(a) State the Bose-Einstein distribution formula for the mean occupation numbers $n_{i}$ of discrete single-particle states $i$ with energies $E_{i}$ in a gas of bosons. Write down expressions for the total particle number $N$ and the total energy $U$ when the singleparticle states can be treated as continuous, with energies $E \geqslant 0$ and density of states $g(E)$.

(b) Blackbody radiation at temperature $T$ is equivalent to a gas of photons with

$$g(E)=A V E^{2}$$

where $V$ is the volume and $A$ is a constant. What value of the chemical potential is required when applying the Bose-Einstein distribution to photons? Show that the heat capacity at constant volume satisfies $C_{V} \propto T^{\alpha}$ for some constant $\alpha$, to be determined.
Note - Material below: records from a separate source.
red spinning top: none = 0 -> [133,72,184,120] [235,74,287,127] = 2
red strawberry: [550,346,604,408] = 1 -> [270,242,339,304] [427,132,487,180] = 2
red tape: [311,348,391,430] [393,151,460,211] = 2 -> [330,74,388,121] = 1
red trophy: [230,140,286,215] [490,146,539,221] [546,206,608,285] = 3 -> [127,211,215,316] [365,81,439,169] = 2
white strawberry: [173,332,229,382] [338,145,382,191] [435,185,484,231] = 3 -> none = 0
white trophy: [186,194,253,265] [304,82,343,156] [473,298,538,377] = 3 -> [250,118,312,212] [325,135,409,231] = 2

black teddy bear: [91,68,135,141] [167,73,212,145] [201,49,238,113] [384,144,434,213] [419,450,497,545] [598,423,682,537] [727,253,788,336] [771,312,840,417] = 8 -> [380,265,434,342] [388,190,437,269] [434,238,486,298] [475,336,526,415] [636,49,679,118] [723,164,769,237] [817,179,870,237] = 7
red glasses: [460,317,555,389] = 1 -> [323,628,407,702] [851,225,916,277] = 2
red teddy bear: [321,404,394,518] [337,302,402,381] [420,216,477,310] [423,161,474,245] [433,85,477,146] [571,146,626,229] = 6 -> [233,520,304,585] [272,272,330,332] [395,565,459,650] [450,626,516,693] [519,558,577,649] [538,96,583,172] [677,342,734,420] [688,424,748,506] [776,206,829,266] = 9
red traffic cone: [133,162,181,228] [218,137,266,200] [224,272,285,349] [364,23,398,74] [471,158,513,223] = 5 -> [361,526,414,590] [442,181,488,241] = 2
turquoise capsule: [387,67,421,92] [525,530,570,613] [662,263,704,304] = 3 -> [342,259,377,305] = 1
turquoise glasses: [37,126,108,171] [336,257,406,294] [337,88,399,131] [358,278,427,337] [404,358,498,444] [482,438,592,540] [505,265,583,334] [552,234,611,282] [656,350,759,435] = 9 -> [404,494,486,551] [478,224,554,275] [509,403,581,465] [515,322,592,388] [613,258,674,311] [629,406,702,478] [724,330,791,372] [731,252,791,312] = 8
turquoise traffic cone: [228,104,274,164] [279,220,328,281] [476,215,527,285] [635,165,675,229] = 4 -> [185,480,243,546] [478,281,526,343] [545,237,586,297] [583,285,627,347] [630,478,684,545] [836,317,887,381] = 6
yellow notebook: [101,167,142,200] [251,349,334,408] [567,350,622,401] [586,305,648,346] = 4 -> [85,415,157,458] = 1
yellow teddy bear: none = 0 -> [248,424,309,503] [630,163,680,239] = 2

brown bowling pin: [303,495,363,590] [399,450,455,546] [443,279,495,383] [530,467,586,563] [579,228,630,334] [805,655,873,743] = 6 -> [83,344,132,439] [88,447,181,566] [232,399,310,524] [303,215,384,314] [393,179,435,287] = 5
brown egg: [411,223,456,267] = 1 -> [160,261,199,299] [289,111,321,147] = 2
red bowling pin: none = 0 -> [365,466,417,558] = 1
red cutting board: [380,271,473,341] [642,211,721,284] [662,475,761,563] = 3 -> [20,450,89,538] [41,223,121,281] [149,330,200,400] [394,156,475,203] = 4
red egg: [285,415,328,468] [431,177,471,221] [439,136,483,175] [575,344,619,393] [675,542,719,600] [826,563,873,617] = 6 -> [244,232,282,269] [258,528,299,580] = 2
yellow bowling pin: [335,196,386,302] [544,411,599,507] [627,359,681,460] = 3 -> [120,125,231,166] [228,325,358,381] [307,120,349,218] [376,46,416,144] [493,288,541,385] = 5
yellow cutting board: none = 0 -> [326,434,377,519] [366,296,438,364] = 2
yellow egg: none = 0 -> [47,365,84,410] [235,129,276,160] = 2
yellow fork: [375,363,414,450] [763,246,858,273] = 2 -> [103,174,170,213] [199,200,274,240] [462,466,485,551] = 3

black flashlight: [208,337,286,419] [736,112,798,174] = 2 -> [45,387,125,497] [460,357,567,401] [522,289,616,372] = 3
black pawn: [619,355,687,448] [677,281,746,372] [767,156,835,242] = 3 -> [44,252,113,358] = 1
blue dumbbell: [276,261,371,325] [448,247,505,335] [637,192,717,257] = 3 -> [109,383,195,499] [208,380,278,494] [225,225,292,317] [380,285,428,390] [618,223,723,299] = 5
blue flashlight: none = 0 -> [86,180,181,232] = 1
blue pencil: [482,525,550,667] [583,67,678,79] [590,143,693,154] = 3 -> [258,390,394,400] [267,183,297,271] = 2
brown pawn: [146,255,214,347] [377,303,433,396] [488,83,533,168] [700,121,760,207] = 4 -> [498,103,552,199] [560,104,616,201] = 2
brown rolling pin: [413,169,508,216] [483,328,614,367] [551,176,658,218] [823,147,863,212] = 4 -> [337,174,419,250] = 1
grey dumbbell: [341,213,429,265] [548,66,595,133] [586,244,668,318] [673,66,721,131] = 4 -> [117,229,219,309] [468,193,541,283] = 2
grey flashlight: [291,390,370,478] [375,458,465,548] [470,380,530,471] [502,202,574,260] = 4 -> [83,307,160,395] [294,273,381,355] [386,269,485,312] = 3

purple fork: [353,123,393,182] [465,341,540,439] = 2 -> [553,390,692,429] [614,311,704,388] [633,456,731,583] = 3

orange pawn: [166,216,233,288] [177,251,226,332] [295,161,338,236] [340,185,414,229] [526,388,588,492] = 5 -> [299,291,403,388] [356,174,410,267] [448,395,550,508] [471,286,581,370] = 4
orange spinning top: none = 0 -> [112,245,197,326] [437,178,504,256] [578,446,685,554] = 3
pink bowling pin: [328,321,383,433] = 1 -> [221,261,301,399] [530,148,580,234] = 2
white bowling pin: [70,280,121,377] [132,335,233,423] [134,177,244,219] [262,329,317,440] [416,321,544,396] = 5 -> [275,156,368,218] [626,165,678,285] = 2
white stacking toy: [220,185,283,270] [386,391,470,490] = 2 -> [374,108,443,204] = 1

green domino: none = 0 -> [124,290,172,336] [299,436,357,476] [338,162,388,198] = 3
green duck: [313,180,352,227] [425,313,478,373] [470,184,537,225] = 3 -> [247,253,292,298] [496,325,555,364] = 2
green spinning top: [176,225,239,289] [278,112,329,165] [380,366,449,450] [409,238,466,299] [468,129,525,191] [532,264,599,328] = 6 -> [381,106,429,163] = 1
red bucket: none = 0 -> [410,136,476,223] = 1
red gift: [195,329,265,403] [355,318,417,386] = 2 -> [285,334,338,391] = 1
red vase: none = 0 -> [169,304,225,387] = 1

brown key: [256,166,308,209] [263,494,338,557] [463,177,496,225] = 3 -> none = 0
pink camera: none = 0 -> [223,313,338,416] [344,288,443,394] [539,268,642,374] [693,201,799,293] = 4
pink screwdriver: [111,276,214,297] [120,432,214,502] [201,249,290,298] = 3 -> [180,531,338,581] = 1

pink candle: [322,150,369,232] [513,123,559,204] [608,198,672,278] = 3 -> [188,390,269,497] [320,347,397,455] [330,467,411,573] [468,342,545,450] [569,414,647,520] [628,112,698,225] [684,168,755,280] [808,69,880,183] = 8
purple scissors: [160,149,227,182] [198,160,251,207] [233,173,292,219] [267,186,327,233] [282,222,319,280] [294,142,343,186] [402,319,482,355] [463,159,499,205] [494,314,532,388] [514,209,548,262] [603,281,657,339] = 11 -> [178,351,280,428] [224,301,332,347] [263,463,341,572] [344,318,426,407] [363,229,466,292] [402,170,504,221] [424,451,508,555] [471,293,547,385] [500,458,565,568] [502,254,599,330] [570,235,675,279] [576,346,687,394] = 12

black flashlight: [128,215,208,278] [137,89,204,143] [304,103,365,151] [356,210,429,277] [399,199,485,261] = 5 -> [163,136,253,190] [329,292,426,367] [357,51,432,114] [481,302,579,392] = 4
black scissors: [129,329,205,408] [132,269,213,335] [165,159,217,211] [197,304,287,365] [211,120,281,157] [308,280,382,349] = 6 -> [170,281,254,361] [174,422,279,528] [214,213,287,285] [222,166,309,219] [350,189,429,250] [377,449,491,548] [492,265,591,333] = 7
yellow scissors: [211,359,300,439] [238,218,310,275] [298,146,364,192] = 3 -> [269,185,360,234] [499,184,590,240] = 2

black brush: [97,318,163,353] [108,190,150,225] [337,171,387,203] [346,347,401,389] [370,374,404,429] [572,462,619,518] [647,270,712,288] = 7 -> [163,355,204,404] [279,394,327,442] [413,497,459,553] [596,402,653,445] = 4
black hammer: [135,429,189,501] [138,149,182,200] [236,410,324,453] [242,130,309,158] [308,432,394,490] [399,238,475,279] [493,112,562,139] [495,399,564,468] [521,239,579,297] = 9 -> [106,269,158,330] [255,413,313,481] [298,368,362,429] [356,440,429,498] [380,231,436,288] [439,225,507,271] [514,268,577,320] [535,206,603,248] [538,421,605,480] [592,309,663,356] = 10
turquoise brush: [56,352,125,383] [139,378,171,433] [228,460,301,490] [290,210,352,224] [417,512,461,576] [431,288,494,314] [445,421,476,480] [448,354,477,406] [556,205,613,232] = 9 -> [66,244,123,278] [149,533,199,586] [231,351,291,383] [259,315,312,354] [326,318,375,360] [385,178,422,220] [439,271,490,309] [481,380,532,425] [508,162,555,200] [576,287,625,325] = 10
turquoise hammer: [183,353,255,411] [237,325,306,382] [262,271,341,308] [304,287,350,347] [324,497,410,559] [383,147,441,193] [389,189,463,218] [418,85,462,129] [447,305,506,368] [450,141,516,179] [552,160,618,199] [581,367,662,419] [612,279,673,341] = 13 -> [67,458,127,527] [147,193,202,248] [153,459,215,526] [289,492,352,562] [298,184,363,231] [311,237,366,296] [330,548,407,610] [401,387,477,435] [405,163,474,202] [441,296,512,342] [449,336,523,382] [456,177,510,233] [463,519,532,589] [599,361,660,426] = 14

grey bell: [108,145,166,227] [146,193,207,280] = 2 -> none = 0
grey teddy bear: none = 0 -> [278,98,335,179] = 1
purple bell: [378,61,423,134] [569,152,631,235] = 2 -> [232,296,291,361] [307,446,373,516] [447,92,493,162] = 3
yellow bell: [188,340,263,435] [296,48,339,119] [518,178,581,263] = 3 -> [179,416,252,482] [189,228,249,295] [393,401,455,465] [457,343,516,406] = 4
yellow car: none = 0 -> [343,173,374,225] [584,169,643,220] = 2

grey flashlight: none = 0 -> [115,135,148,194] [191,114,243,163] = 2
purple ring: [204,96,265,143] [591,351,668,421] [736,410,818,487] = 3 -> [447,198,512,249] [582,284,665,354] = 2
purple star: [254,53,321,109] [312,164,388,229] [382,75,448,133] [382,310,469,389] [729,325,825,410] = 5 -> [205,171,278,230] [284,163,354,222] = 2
(c) Consider a system of bosonic particles of fixed total number $N \gg 1$. The particles are trapped in a potential which has ground state energy zero and which gives rise to a density of states $g(E)=B E^{2}$, where $B$ is a constant. Explain, for this system, what is meant by Bose-Einstein condensation and show that the critical temperature satisfies $T_{c} \propto N^{1 / 3}$. If $N_{0}$ is the number of particles in the ground state, show that for $T$ just below $T_{c}$

$$N_{0} / N \approx 1-\left(T / T_{c}\right)^{\gamma}$$

for some constant $\gamma$, to be determined.

(d) Would you expect photons to exhibit Bose-Einstein condensation? Explain your answer very briefly.